▶ [Task to complete]
Each record is to be duplicated exactly, with nothing added.

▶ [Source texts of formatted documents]
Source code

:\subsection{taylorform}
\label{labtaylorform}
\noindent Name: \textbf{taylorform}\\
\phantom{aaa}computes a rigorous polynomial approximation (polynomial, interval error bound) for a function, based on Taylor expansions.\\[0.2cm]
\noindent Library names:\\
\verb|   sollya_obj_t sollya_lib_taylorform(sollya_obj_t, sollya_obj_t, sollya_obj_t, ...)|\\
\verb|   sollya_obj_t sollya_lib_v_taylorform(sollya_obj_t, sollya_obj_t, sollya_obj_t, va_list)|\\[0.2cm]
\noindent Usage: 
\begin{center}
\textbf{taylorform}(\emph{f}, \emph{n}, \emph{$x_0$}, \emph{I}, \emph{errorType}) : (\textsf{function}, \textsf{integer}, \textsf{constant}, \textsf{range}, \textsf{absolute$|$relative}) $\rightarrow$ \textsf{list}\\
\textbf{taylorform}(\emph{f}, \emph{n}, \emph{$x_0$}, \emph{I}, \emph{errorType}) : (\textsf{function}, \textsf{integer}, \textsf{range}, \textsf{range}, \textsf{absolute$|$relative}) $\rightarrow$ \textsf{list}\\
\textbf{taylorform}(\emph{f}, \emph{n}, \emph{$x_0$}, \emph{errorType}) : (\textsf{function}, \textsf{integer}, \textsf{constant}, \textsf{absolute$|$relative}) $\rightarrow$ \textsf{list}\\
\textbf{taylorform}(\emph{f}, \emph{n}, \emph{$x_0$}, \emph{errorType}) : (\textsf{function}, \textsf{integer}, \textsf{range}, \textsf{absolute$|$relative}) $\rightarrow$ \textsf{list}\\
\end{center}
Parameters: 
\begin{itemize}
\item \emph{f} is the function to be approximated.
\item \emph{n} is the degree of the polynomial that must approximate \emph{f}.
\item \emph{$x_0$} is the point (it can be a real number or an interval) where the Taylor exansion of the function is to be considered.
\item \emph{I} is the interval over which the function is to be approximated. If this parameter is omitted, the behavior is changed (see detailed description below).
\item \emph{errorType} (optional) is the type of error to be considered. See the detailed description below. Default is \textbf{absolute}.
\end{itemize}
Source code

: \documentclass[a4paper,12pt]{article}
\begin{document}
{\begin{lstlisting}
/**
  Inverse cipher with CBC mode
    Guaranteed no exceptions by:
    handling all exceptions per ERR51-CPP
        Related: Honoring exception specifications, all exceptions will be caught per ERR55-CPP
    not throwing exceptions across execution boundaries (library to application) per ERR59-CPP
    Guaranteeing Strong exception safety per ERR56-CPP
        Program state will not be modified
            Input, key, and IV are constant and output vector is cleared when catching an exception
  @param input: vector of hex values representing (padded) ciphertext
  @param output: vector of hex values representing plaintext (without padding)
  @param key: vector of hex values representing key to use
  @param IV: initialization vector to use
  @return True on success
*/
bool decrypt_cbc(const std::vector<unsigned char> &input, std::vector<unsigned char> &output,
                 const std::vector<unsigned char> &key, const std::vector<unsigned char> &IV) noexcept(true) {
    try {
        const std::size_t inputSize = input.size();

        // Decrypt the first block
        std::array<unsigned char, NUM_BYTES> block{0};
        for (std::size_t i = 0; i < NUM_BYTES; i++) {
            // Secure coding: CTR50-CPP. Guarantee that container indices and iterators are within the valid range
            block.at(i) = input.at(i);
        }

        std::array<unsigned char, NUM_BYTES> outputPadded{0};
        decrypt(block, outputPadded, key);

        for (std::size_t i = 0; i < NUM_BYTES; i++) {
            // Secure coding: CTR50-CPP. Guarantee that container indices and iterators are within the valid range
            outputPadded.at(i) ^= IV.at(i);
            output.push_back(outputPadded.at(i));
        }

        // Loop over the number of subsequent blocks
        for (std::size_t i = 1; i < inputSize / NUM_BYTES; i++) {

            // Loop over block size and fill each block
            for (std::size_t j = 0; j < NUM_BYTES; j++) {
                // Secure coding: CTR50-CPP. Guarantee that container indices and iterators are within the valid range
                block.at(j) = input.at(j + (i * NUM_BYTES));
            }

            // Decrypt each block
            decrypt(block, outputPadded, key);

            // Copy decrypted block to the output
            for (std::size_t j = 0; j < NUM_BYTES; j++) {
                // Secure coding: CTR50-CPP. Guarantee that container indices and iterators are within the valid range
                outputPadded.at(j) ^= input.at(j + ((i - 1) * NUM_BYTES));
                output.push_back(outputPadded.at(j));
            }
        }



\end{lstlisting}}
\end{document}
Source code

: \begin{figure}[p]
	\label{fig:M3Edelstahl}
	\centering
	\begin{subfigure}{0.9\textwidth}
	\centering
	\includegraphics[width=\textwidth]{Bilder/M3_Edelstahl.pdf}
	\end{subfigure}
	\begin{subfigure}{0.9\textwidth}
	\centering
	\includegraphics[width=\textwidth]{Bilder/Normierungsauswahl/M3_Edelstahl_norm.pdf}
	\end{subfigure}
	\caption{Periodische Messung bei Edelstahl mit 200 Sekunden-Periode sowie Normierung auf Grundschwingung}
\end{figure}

▶ [Exercise solution]
Source code

:\subsection{taylorform}
\label{labtaylorform}
\noindent Name: \textbf{taylorform}\\
\phantom{aaa}computes a rigorous polynomial approximation (polynomial, interval error bound) for a function, based on Taylor expansions.\\[0.2cm]
\noindent Library names:\\
\verb|   sollya_obj_t sollya_lib_taylorform(sollya_obj_t, sollya_obj_t, sollya_obj_t, ...)|\\
\verb|   sollya_obj_t sollya_lib_v_taylorform(sollya_obj_t, sollya_obj_t, sollya_obj_t, va_list)|\\[0.2cm]
\noindent Usage: 
\begin{center}
\textbf{taylorform}(\emph{f}, \emph{n}, \emph{$x_0$}, \emph{I}, \emph{errorType}) : (\textsf{function}, \textsf{integer}, \textsf{constant}, \textsf{range}, \textsf{absolute$|$relative}) $\rightarrow$ \textsf{list}\\
\textbf{taylorform}(\emph{f}, \emph{n}, \emph{$x_0$}, \emph{I}, \emph{errorType}) : (\textsf{function}, \textsf{integer}, \textsf{range}, \textsf{range}, \textsf{absolute$|$relative}) $\rightarrow$ \textsf{list}\\
\textbf{taylorform}(\emph{f}, \emph{n}, \emph{$x_0$}, \emph{errorType}) : (\textsf{function}, \textsf{integer}, \textsf{constant}, \textsf{absolute$|$relative}) $\rightarrow$ \textsf{list}\\
\textbf{taylorform}(\emph{f}, \emph{n}, \emph{$x_0$}, \emph{errorType}) : (\textsf{function}, \textsf{integer}, \textsf{range}, \textsf{absolute$|$relative}) $\rightarrow$ \textsf{list}\\
\end{center}
Parameters: 
\begin{itemize}
\item \emph{f} is the function to be approximated.
\item \emph{n} is the degree of the polynomial that must approximate \emph{f}.
\item \emph{$x_0$} is the point (it can be a real number or an interval) where the Taylor exansion of the function is to be considered.
\item \emph{I} is the interval over which the function is to be approximated. If this parameter is omitted, the behavior is changed (see detailed description below).
\item \emph{errorType} (optional) is the type of error to be considered. See the detailed description below. Default is \textbf{absolute}.
\end{itemize}
Source code

: \documentclass[a4paper,12pt]{article}
\begin{document}
{\begin{lstlisting}
/**
  Inverse cipher with CBC mode
    Guaranteed no exceptions by:
    handling all exceptions per ERR51-CPP
        Related: Honoring exception specifications, all exceptions will be caught per ERR55-CPP
    not throwing exceptions across execution boundaries (library to application) per ERR59-CPP
    Guaranteeing Strong exception safety per ERR56-CPP
        Program state will not be modified
            Input, key, and IV are constant and output vector is cleared when catching an exception
  @param input: vector of hex values representing (padded) ciphertext
  @param output: vector of hex values representing plaintext (without padding)
  @param key: vector of hex values representing key to use
  @param IV: initialization vector to use
  @return True on success
*/
bool decrypt_cbc(const std::vector<unsigned char> &input, std::vector<unsigned char> &output,
                 const std::vector<unsigned char> &key, const std::vector<unsigned char> &IV) noexcept(true) {
    try {
        const std::size_t inputSize = input.size();

        // Decrypt the first block
        std::array<unsigned char, NUM_BYTES> block{0};
        for (std::size_t i = 0; i < NUM_BYTES; i++) {
            // Secure coding: CTR50-CPP. Guarantee that container indices and iterators are within the valid range
            block.at(i) = input.at(i);
        }

        std::array<unsigned char, NUM_BYTES> outputPadded{0};
        decrypt(block, outputPadded, key);

        for (std::size_t i = 0; i < NUM_BYTES; i++) {
            // Secure coding: CTR50-CPP. Guarantee that container indices and iterators are within the valid range
            outputPadded.at(i) ^= IV.at(i);
            output.push_back(outputPadded.at(i));
        }

        // Loop over the number of subsequent blocks
        for (std::size_t i = 1; i < inputSize / NUM_BYTES; i++) {

            // Loop over block size and fill each block
            for (std::size_t j = 0; j < NUM_BYTES; j++) {
                // Secure coding: CTR50-CPP. Guarantee that container indices and iterators are within the valid range
                block.at(j) = input.at(j + (i * NUM_BYTES));
            }

            // Decrypt each block
            decrypt(block, outputPadded, key);

            // Copy decrypted block to the output
            for (std::size_t j = 0; j < NUM_BYTES; j++) {
                // Secure coding: CTR50-CPP. Guarantee that container indices and iterators are within the valid range
                outputPadded.at(j) ^= input.at(j + ((i - 1) * NUM_BYTES));
                output.push_back(outputPadded.at(j));
            }
        }



\end{lstlisting}}
\end{document}
Source code

: \begin{figure}[p]
	\label{fig:M3Edelstahl}
	\centering
	\begin{subfigure}{0.9\textwidth}
	\centering
	\includegraphics[width=\textwidth]{Bilder/M3_Edelstahl.pdf}
	\end{subfigure}
	\begin{subfigure}{0.9\textwidth}
	\centering
	\includegraphics[width=\textwidth]{Bilder/Normierungsauswahl/M3_Edelstahl_norm.pdf}
	\end{subfigure}
	\caption{Periodische Messung bei Edelstahl mit 200 Sekunden-Periode sowie Normierung auf Grundschwingung}
\end{figure}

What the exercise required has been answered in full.